WHAT YOU WILL DO
Repeat every entry exactly. Leave nothing out.

(Dataset entries)

::::

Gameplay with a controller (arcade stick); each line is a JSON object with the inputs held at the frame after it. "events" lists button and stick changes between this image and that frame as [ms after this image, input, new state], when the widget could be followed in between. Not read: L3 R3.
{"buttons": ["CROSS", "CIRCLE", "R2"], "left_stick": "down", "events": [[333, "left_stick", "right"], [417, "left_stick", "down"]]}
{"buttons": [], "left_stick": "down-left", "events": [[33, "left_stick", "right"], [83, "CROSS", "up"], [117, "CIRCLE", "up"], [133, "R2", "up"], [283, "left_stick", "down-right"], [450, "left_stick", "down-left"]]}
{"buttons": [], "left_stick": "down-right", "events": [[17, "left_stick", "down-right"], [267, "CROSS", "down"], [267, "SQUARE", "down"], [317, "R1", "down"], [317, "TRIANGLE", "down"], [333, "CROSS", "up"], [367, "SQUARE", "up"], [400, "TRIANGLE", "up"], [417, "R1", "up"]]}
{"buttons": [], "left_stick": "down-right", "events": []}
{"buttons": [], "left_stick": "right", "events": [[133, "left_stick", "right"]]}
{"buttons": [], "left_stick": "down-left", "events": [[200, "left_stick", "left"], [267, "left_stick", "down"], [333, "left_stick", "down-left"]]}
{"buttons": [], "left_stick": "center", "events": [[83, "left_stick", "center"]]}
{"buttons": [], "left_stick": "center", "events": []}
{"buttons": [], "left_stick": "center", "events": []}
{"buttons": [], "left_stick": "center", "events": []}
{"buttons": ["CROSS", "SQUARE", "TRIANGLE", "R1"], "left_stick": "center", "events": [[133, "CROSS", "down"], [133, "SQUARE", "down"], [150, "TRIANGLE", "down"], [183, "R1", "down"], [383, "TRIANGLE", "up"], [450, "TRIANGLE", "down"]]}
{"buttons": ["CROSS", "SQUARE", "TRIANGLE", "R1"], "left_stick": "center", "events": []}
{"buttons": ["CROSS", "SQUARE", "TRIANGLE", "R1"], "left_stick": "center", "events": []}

::::

RESULT OF THIS TASK
Gameplay with a controller (arcade stick); each line is a JSON object with the inputs held at the frame after it. "events" lists button and stick changes between this image and that frame as [ms after this image, input, new state], when the widget could be followed in between. Not read: L3 R3.
{"buttons": ["CROSS", "CIRCLE", "R2"], "left_stick": "down", "events": [[333, "left_stick", "right"], [417, "left_stick", "down"]]}
{"buttons": [], "left_stick": "down-left", "events": [[33, "left_stick", "right"], [83, "CROSS", "up"], [117, "CIRCLE", "up"], [133, "R2", "up"], [283, "left_stick", "down-right"], [450, "left_stick", "down-left"]]}
{"buttons": [], "left_stick": "down-right", "events": [[17, "left_stick", "down-right"], [267, "CROSS", "down"], [267, "SQUARE", "down"], [317, "R1", "down"], [317, "TRIANGLE", "down"], [333, "CROSS", "up"], [367, "SQUARE", "up"], [400, "TRIANGLE", "up"], [417, "R1", "up"]]}
{"buttons": [], "left_stick": "down-right", "events": []}
{"buttons": [], "left_stick": "right", "events": [[133, "left_stick", "right"]]}
{"buttons": [], "left_stick": "down-left", "events": [[200, "left_stick", "left"], [267, "left_stick", "down"], [333, "left_stick", "down-left"]]}
{"buttons": [], "left_stick": "center", "events": [[83, "left_stick", "center"]]}
{"buttons": [], "left_stick": "center", "events": []}
{"buttons": [], "left_stick": "center", "events": []}
{"buttons": [], "left_stick": "center", "events": []}
{"buttons": ["CROSS", "SQUARE", "TRIANGLE", "R1"], "left_stick": "center", "events": [[133, "CROSS", "down"], [133, "SQUARE", "down"], [150, "TRIANGLE", "down"], [183, "R1", "down"], [383, "TRIANGLE", "up"], [450, "TRIANGLE", "down"]]}
{"buttons": ["CROSS", "SQUARE", "TRIANGLE", "R1"], "left_stick": "center", "events": []}
{"buttons": ["CROSS", "SQUARE", "TRIANGLE", "R1"], "left_stick": "center", "events": []}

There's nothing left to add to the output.